The strings @lower.case and @upper.case aren't magic - they are just text strings loaded by the system at startup, and there is no way that they can easily be made to contain all of the characters necessary in a UTF8 system. Naturally we could manually load them with all of the characters that we think might be required but the strong chances are we'd miss something, and in any case it's 2021 - there has to be a better way right?

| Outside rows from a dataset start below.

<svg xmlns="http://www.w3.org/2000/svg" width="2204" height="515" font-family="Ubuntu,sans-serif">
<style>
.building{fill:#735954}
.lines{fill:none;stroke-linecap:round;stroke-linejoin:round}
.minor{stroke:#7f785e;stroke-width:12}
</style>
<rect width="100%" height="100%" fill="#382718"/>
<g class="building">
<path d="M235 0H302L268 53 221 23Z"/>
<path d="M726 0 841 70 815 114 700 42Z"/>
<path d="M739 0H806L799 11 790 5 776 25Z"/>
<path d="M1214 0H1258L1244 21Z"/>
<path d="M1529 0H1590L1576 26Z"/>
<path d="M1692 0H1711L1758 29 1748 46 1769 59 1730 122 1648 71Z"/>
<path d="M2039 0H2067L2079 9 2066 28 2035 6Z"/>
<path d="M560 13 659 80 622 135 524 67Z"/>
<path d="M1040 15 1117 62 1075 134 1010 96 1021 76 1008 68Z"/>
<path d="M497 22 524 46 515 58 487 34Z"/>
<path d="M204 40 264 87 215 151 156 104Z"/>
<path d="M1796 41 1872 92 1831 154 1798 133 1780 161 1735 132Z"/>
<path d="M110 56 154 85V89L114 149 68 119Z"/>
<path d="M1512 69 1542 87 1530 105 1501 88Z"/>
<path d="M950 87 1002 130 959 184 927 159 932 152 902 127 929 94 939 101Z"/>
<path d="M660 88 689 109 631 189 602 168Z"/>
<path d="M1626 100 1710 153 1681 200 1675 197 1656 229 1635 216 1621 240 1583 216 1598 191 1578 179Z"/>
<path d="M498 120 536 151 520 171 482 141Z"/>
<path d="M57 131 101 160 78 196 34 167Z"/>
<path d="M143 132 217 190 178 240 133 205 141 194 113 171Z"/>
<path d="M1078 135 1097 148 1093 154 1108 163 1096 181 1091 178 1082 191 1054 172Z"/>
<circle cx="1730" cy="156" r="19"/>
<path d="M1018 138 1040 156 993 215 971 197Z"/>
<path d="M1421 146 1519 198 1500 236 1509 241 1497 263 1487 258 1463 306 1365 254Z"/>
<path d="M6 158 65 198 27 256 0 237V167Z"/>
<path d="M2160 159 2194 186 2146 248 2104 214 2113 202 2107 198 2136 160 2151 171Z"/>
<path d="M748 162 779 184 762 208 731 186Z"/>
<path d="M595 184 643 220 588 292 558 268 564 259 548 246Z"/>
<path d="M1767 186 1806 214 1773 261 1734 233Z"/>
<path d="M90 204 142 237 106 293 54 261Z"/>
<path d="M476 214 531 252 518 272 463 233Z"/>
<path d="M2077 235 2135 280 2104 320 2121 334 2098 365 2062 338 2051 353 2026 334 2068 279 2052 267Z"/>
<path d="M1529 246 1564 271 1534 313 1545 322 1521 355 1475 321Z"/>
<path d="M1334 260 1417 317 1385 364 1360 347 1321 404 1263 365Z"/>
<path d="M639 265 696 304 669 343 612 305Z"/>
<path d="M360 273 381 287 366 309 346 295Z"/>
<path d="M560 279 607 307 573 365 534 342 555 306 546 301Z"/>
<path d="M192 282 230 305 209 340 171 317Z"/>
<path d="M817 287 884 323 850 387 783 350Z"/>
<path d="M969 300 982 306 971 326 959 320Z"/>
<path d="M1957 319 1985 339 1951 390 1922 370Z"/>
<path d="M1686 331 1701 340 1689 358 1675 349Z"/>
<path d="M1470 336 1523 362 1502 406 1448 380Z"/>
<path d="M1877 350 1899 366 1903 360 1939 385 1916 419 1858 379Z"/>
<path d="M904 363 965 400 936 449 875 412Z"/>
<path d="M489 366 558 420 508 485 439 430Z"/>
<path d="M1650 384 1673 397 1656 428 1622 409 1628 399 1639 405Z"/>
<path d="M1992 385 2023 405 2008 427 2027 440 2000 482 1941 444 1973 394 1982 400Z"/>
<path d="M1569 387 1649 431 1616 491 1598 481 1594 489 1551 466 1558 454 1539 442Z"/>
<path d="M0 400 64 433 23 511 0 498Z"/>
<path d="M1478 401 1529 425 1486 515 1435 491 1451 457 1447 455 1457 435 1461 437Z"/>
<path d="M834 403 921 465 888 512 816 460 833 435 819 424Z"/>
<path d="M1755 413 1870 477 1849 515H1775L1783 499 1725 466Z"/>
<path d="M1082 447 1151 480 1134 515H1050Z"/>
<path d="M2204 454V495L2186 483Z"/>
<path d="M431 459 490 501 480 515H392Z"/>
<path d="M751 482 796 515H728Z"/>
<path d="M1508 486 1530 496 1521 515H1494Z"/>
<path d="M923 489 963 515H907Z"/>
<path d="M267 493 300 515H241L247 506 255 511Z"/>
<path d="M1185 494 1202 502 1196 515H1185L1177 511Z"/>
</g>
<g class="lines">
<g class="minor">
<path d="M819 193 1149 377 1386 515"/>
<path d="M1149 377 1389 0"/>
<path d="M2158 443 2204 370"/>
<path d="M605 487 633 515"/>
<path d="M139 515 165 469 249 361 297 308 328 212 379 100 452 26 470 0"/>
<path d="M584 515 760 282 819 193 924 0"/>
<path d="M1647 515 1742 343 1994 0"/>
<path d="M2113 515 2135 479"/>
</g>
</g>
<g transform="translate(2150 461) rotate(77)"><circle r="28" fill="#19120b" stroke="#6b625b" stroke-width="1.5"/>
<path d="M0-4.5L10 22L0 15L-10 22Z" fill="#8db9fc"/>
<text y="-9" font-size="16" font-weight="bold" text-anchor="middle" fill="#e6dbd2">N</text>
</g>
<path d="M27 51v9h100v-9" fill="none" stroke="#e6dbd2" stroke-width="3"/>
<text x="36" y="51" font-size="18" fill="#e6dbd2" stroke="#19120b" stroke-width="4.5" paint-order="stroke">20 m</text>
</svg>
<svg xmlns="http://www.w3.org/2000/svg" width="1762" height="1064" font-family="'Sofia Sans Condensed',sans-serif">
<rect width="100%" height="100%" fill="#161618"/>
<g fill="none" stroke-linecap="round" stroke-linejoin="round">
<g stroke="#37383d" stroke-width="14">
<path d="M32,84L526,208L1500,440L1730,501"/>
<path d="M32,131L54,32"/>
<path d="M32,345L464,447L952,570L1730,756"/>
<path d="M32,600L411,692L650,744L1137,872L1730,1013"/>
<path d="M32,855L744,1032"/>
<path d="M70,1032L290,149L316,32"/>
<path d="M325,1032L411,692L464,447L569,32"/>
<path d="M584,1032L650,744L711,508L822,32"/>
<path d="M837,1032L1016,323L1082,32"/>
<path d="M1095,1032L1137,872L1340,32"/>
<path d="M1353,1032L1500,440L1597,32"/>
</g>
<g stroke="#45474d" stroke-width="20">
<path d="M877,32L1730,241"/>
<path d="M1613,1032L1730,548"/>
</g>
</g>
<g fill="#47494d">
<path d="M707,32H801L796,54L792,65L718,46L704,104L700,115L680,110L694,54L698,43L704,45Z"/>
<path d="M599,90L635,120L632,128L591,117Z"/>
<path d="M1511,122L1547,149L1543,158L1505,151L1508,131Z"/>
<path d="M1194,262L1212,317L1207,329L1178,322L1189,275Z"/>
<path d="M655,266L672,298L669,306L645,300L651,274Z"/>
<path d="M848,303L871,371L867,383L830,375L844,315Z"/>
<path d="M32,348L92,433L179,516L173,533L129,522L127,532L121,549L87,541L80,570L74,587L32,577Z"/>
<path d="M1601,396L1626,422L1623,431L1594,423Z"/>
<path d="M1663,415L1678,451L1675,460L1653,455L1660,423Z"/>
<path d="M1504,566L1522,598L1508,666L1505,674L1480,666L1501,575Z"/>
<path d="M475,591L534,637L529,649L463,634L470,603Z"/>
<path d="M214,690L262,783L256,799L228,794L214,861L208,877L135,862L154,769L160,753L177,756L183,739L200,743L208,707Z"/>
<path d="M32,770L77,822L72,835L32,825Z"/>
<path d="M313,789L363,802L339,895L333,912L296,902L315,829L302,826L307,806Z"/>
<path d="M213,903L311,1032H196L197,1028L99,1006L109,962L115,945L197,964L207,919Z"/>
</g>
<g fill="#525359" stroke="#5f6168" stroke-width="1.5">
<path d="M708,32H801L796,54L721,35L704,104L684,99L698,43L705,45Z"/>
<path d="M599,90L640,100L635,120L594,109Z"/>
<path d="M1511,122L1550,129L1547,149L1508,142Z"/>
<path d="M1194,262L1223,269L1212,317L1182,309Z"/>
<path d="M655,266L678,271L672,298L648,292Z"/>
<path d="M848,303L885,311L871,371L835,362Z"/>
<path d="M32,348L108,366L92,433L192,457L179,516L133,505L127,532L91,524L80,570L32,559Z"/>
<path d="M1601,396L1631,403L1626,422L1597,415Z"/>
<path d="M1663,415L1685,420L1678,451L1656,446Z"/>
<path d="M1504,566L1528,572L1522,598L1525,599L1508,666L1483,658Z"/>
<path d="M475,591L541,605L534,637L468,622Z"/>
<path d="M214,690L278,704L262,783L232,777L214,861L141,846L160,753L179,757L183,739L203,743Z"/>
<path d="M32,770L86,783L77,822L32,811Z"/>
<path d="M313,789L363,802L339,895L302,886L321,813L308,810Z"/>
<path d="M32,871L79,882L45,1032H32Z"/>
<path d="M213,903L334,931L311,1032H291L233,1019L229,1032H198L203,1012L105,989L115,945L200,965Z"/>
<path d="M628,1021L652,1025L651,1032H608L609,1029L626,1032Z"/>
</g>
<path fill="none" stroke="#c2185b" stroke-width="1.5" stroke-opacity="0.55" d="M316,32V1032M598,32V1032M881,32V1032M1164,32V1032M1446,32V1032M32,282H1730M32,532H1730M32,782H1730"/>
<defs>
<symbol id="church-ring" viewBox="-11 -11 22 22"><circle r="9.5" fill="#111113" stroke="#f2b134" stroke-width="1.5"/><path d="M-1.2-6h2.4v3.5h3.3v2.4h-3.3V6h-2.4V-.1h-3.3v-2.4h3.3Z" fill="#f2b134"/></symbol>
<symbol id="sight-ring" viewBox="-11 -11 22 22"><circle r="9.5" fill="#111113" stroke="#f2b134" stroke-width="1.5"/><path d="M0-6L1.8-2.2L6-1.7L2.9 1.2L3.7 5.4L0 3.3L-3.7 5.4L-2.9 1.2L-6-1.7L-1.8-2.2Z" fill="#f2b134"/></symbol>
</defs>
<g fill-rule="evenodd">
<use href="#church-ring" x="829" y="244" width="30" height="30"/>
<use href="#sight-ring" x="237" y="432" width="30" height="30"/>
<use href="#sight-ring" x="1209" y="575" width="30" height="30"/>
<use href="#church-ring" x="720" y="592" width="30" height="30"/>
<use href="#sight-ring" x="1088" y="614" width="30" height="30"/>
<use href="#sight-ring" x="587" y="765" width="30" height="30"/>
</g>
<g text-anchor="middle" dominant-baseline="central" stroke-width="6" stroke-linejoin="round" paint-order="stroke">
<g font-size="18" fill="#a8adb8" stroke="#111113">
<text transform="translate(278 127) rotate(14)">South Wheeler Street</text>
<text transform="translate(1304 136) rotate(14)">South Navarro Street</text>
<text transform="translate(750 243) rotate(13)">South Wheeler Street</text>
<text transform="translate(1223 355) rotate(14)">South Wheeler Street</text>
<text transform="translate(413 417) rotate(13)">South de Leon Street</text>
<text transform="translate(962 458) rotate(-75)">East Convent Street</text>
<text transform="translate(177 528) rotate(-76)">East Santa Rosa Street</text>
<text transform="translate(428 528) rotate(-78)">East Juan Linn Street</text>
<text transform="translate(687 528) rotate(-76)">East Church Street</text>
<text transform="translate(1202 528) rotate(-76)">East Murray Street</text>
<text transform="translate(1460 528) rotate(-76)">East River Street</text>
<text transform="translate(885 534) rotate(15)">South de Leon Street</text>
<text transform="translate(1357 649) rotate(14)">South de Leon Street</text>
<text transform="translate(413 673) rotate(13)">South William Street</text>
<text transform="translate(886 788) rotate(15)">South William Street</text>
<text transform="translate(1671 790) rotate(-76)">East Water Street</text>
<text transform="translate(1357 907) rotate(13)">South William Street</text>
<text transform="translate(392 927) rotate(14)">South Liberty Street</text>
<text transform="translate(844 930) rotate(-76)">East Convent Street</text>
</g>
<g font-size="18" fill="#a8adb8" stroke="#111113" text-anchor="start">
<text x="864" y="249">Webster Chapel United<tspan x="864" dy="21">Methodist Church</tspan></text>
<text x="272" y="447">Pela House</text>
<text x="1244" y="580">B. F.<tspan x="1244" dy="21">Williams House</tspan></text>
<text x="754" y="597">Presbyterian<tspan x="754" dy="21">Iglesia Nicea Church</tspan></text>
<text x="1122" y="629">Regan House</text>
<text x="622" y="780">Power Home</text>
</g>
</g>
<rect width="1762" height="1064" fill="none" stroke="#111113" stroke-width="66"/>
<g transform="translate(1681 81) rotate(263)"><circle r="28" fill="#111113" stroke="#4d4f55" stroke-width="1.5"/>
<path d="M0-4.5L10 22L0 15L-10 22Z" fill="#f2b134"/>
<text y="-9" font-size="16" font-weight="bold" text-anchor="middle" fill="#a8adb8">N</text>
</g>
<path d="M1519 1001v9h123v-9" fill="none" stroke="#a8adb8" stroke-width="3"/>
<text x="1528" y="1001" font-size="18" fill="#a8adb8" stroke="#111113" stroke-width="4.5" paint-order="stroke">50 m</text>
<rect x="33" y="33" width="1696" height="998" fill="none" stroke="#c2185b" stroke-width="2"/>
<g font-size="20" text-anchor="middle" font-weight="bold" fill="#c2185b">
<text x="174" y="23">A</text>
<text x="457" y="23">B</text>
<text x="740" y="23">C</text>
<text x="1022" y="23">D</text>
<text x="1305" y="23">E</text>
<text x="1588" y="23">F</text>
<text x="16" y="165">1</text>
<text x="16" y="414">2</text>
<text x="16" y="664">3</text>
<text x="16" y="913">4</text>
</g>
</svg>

Of course there is - it's an issue all Windows developers face - not just Rev developers. So naturally Microsoft have made it easy by providing two exported DLL functions for developers to use, namely CharUpperW and CharLowerW. (For an explanation of why we are using the W version rather than the A see this blog entry). These functions do the conversion of the string "in place" - so we simply have to call them passing in the string to be converted and it will be changed in the string (rather than returning a changed value).

The only drawback is that to be able to use it, we have to prototype it first in a DLL definition. Historically this was a messy process, involving creating a DLL Prototype for the functions, saving it and then running a system routine called DECLARE_FCNS against this definition. If you're not familiar with this, where have you been for the last decade or so? ;). Then if we wanted to track the definition for deployment we'd have to create an APPROW definition because the OI Repository didn't know about the existence of DLL prototypes.

Fortunately in OI 10, DLL Prototypes are now part of the OI entity family and as such there are UI tools to accomplish all of the above. So let's see how we'd go about defining the above two functions.

Let's go to File/Entity/New

and select DLL prototype record. The DLL Prototype Designer launches and we can define our functions. Let's start by telling it that the functions we need are in USER32 and define a namespace (a unique string to prepend to the name of the function so that somebody else's (potentially incorrect prototype) definition doesn't overwrite ours). This particular function doesn't return a value  so we're going to use a return type of VOID :-

It's a STDCALL type (like most definitions we make)

and it takes an LPWSTR type

Then define the arguments for both functions

and apply the namespace (to which I've remembered to add an underscore :))

Then save it using Ctrl-S

The system obligingly tells us that is has saved the prototype

and finally we can compile the prototype (running DECLARE_FCNS effectively) by pressing F9

We can check that the system functions as in version 9 by checking for the DLL_ row in SYSPROCS

and sure enough - the only difference in 10 from 9 is that there are now comment lines for the namespace and comments :-

The routines are now available to us to perform UTF8 compliant lower and uppercase conversions. So "convert @lower.case to @upper.case in string" becomes "call zz_CharUpperW( string )" and "convert @upper.case to @lower.case in string" becomes "call zz_CharLowerW (string )". Of course there's nothing to stop you aliasing the functions to more friendly names like "toUpper" or "toLower" but there's always the chance of a clash with existing names.